What would grandpa, a right-hand man of the father of the New Deal, think about all this?

“Do you think he’s turning over in his grave?” McIntyre asks.

There’s no need to answer.

“Are we the 1 percent?” says McIntyre, who is donating proceeds from his new book to charity. “Sure we are. But if we are enhancing people’s lifestyles, enabling them to have a comfortable retirement, pay for their college education, and we’re getting reviled for that, it’s worth it.”

The famous athletes he represents are particularly vulnerable. Everyone’s got a deal for them.

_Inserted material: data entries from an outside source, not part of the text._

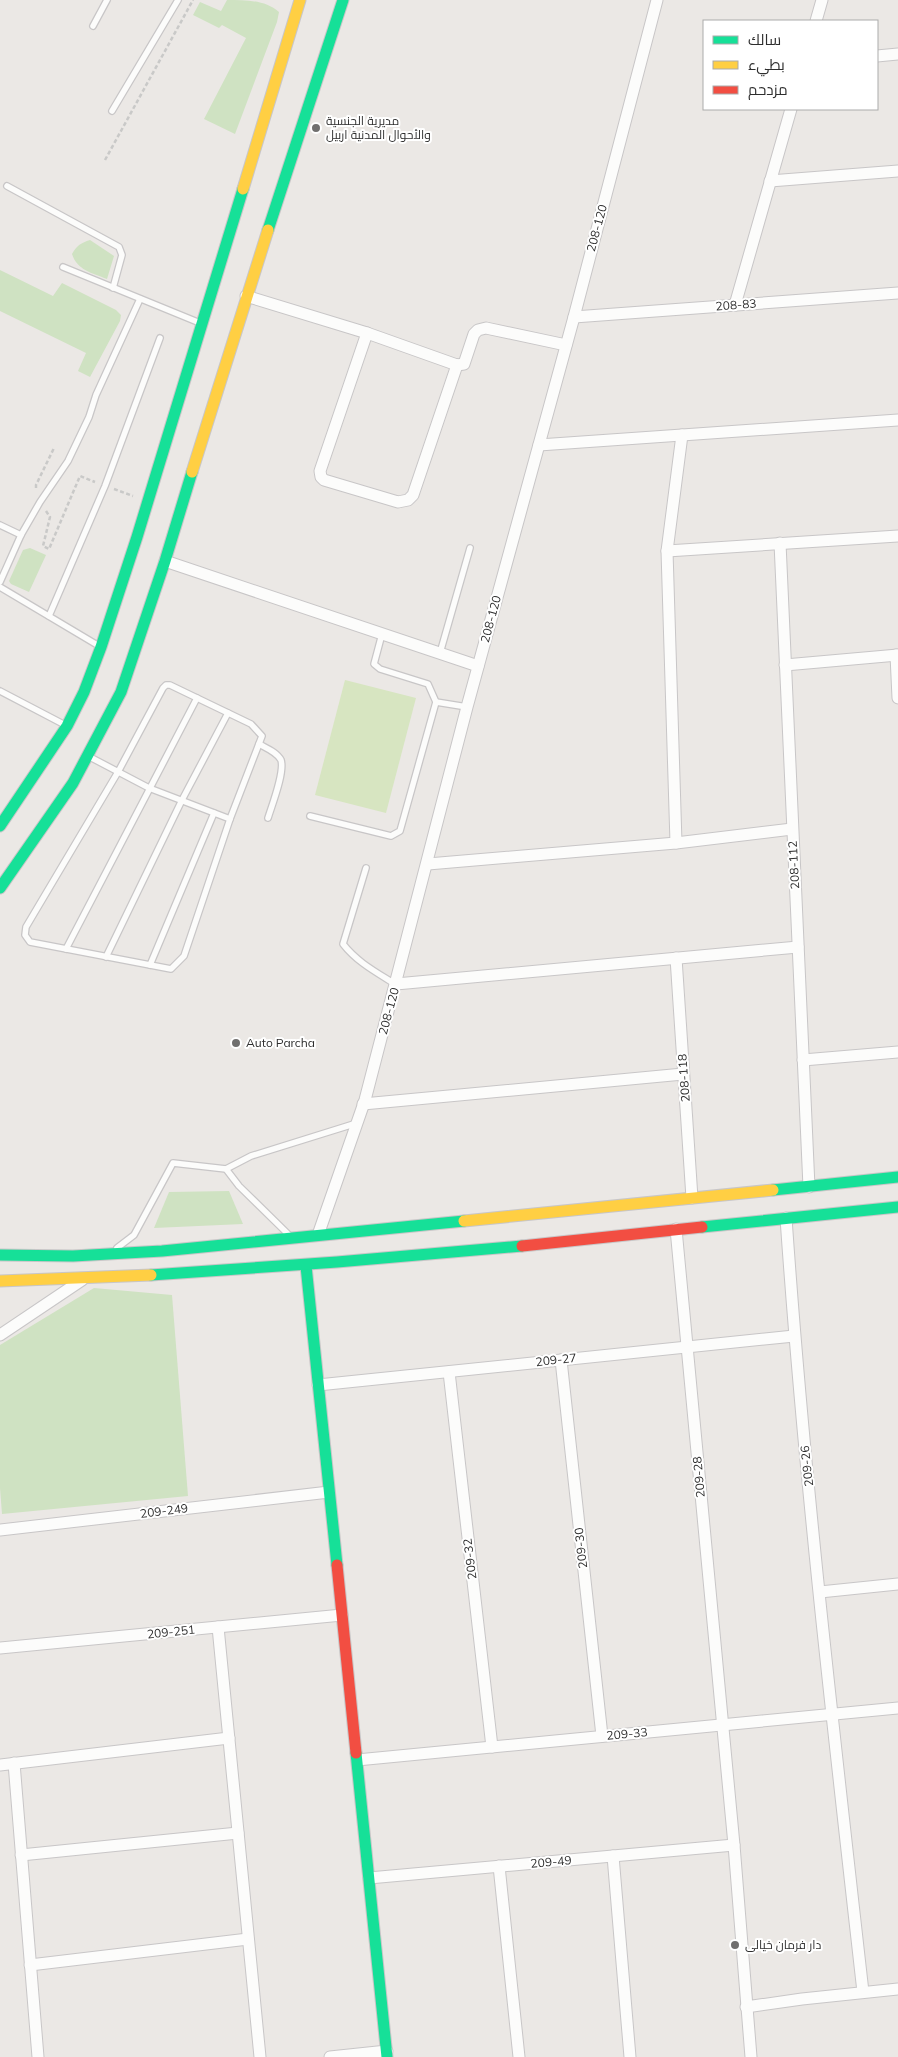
<svg xmlns="http://www.w3.org/2000/svg" width="898" height="2057" font-family="Mulish,Cairo,sans-serif">
<style>
.green{fill:#cfe2c2}
.pitch{fill:#d7e5c1}
.lines{fill:none;stroke-linecap:round;stroke-linejoin:round}
.lane-casing{stroke:#c8c6c7;stroke-width:8}
.street-casing{stroke:#c8c6c7;stroke-width:13}
.fast-casing{stroke:#c8c6c7;stroke-width:13}
.slow-casing{stroke:#c8c6c7;stroke-width:13}
.jam-casing{stroke:#c8c6c7;stroke-width:13}
.path{stroke:#c9c9c8;stroke-width:2.5;stroke-dasharray:4 2.5;stroke-linecap:butt}
.lane{stroke:#fcfcfb;stroke-width:5.5}
.street{stroke:#fcfcfb;stroke-width:11}
.fast{stroke:#16e098;stroke-width:11}
.slow{stroke:#ffcf43;stroke-width:11}
.jam{stroke:#f24e42;stroke-width:11}
.poi-dot{fill:#706f6e;stroke:#fff;stroke-width:2}
.labels{text-anchor:middle;stroke-width:4;stroke-linejoin:round;paint-order:stroke}
.poi-label{font-size:12px;fill:#2e2e2e;stroke:#fff;text-anchor:start}
.street-label{font-size:12px;fill:#2e2e2e;stroke:#fff}
</style>
<rect width="100%" height="100%" fill="#ebe8e5"/>
<g class="green">
<path d="M227,0c19,0 38,0 52,12l-2,10 -42,112 -31,-15 42,-81 -24,-13 -3,3 -26,-13 7,-13 21,9z"/>
<path d="M90,240l24,16 -7,23c-15,-6 -30,-9 -35,-25 5,-9 9,-11 18,-14z"/>
<path d="M0,270l53,26 9,-13 54,27 5,5 -1,6 -30,56 -12,-6 8,-18 -86,-42z"/>
<path d="M30,548l16,7 -17,37 -18,-8 -2,-3 14,-31z"/>
<path d="M229,1191l14,33 -89,4 15,-36z"/>
<path d="M94,1288l78,7 16,201 -186,18 -2,-26v-143z"/>
</g>
<path class="pitch" d="M345,680l71,18 -30,115 -71,-18z"/>
<g class="lines">
<defs>
<g id="lane">
<path d="M93,26l14,-26"/>
<path d="M112,111l66,-111"/>
<path d="M7,186l112,61 3,8 -9,33"/>
<path d="M63,267l137,56"/>
<path d="M0,525l21,10"/>
<path d="M0,582l21,-47 19,-33 28,-41 21,-44 7,-22 44,-96"/>
<path d="M0,587l99,59"/>
<path d="M49,616l56,-130 55,-148"/>
<path d="M382,634l-8,30 6,5 48,15 8,18 31,5"/>
<path d="M440,653l30,-105"/>
<path d="M166,685h4l81,39 11,12 -32,83 -46,137 -13,13 -141,-27 -5,-7 1,-8 92,-155 45,-84z"/>
<path d="M0,691l67,35"/>
<path d="M259,744c7,4 18,8 22,16 4,12 -9,45 -13,58"/>
<path d="M88,756l61,32 81,31"/>
<path d="M310,816l81,20 9,-5 36,-129"/>
<path d="M366,868l-23,76c14,18 33,28 52,40"/>
<path d="M66,949l131,-251"/>
<path d="M106,957l76,-157 46,-87"/>
<path d="M150,965l64,-152"/>
<path d="M226,1169l25,-13 106,-33"/>
<path d="M117,1248l17,-13 39,-72 53,6 13,17 50,49"/>
</g>
<g id="street">
<path d="M816,21l6,-21"/>
<path d="M877,56l21,-2"/>
<path d="M770,181l128,-10"/>
<path d="M246,296l121,37 90,32 7,-1 10,-30 4,-4 8,-2 80,17"/>
<path d="M735,305l56,-196"/>
<path d="M574,317l324,-24"/>
<path d="M367,333l-47,138 1,6 3,3 74,22 10,-2 5,-5 44,-130"/>
<path d="M539,445l359,-25"/>
<path d="M780,543l29,644"/>
<path d="M667,551l231,-15"/>
<path d="M165,561l313,105"/>
<path d="M896,655l2,43"/>
<path d="M785,665l113,-10"/>
<path d="M676,843l-9,-292 15,-116"/>
<path d="M428,864l248,-21 116,-14"/>
<path d="M676,958l16,240"/>
<path d="M396,984l402,-37"/>
<path d="M803,1060l95,-8"/>
<path d="M363,1104l320,-30"/>
<path d="M786,1218c18,259 48,517 77,774"/>
<path d="M676,1229l58,616 17,212"/>
<path d="M318,1235l47,-135 102,-393 107,-390 83,-317"/>
<path d="M0,1335l82,-55"/>
<path d="M561,1360l41,376"/>
<path d="M449,1372l43,375"/>
<path d="M318,1385l476,-49"/>
<path d="M0,1530l329,-38"/>
<path d="M820,1592l78,-8"/>
<path d="M218,1627l42,430"/>
<path d="M0,1648l342,-33"/>
<path d="M357,1760l541,-52"/>
<path d="M14,1763l24,294"/>
<path d="M0,1765l229,-27"/>
<path d="M21,1855l217,-22"/>
<path d="M613,1856l17,201"/>
<path d="M499,1866l20,191"/>
<path d="M369,1878l365,-33"/>
<path d="M30,1965l218,-26"/>
<path d="M746,2007l56,-8 96,-10"/>
<path d="M330,2057l57,-6"/>
</g>
<g id="fast">
<path d="M268,230l75,-230"/>
<path d="M0,826l67,-100 17,-34 17,-45 36,-110 106,-348"/>
<path d="M0,888l73,-105 48,-91 44,-131 27,-89"/>
<path d="M773,1190l125,-13"/>
<path d="M702,1227l196,-20"/>
<path d="M0,1255l73,1 89,-5 302,-30"/>
<path d="M306,1266l31,299"/>
<path d="M151,1275l186,-13 185,-16"/>
<path d="M356,1753l31,304"/>
</g>
<g id="slow">
<path d="M243,189l57,-189"/>
<path d="M192,472l76,-242"/>
<path d="M464,1221l309,-31"/>
<path d="M0,1281l151,-6"/>
</g>
<g id="jam">
<path d="M522,1246l180,-19"/>
<path d="M337,1565l19,188"/>
</g>
</defs>
<use href="#lane" class="lane-casing"/>
<use href="#street" class="street-casing"/>
<use href="#fast" class="fast-casing"/>
<use href="#slow" class="slow-casing"/>
<use href="#jam" class="jam-casing"/>
<g class="path">
<path d="M105,160l88,-160"/>
<path d="M36,488v-3l18,-37"/>
<path d="M114,489l19,7"/>
<path d="M46,511l4,6 -7,29 6,3 31,-73 15,6"/>
</g>
<use href="#lane" class="lane"/>
<use href="#street" class="street"/>
<use href="#fast" class="fast"/>
<use href="#slow" class="slow"/>
<use href="#jam" class="jam"/>
</g>
<g class="poi-dot">
<circle cx="316" cy="128" r="5"/>
<circle cx="236" cy="1043" r="5"/>
<circle cx="735" cy="1945" r="5"/>
</g>
<g class="labels">
<g class="poi-label">
<text x="326" y="125">مديرية الجنسية<tspan x="326" dy="14">والأحوال المدنية اربيل</tspan></text>
<text x="246" y="1047">Auto Parcha</text>
<text x="745" y="1949">دار فرمان خیالی</text>
</g>
<g class="street-label">
<text transform="translate(597 228) rotate(-75)" y="4">208-120</text>
<text transform="translate(736 305) rotate(-4)" y="4">208-83</text>
<text transform="translate(491 619) rotate(-75)" y="4">208-120</text>
<text transform="translate(794 865) rotate(-93)" y="4">208-112</text>
<text transform="translate(389 1011) rotate(-75)" y="4">208-120</text>
<text transform="translate(684 1078) rotate(-94)" y="4">208-118</text>
<text transform="translate(556 1360) rotate(-6)" y="4">209-27</text>
<text transform="translate(807 1466) rotate(-96)" y="4">209-26</text>
<text transform="translate(699 1477) rotate(-95)" y="4">209-28</text>
<text transform="translate(164 1511) rotate(-7)" y="4">209-249</text>
<text transform="translate(581 1548) rotate(-96)" y="4">209-30</text>
<text transform="translate(470 1559) rotate(-97)" y="4">209-32</text>
<text transform="translate(171 1632) rotate(-6)" y="4">209-251</text>
<text transform="translate(627 1734) rotate(-5)" y="4">209-33</text>
<text transform="translate(551 1862) rotate(-5)" y="4">209-49</text>
</g>
</g>
<rect x="703" y="20" width="175" height="90" fill="#ffffff" stroke="#ababab"/>
<rect x="713" y="36" width="25" height="8" fill="#16e098" stroke="#ababab"/>
<text x="748" y="45" font-size="15" fill="#2e2e2e">سالك</text>
<rect x="713" y="61" width="25" height="8" fill="#ffcf43" stroke="#ababab"/>
<text x="748" y="70" font-size="15" fill="#2e2e2e">بطيء</text>
<rect x="713" y="86" width="25" height="8" fill="#f24e42" stroke="#ababab"/>
<text x="748" y="95" font-size="15" fill="#2e2e2e">مزدحم</text>
</svg>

“You look around at all the horror stories,” says Donald Dell, the former Davis Cup captain, tennis TV commentator and renowned sports agent who is a McIntyre pal and neighbor. “They have not kept track of their money. The smart ones want to be stable and solid.”

Over the years, McIntyre says he has steered clients away from dubious investments in everything from thoroughbred racehorses to puppy farms. 

“Money is the last taboo. They’d rather talk about their sex lives than money,” McIntyre says. “Unsophisticated people are easier to deal with unless they think they’re sophisticated.”

McIntyre can ponder all of this on his choice of many, many fields of green. He is, after all, a member of three country clubs — Congressional, as well as clubs near his vacation homes in Naples, Fla., and Bethany Beach, Del. He jokes that he wants to be the worst golfer at three of the best clubs. But Dell — who has referred numerous athletes to his buddy — says McIntyre is actually one of the most competitive people he’s ever met, whether on the golf course or the tennis court, where McIntyre has won club championships.

Their golf matches got so intense that they had to cool things by not giving each other strokes. (They were arguing too much about how many.) Once, Dell says, he nipped McIntyre and collected a $5 bet by kicking his friend’s ball into a sand trap on the 18th hole when McIntyre wasn’t looking.

In the clubhouse afterward, Dell confessed. “Marvin went ballistic!” Dell recalls.

The Three Billion Dollar Man wanted his money.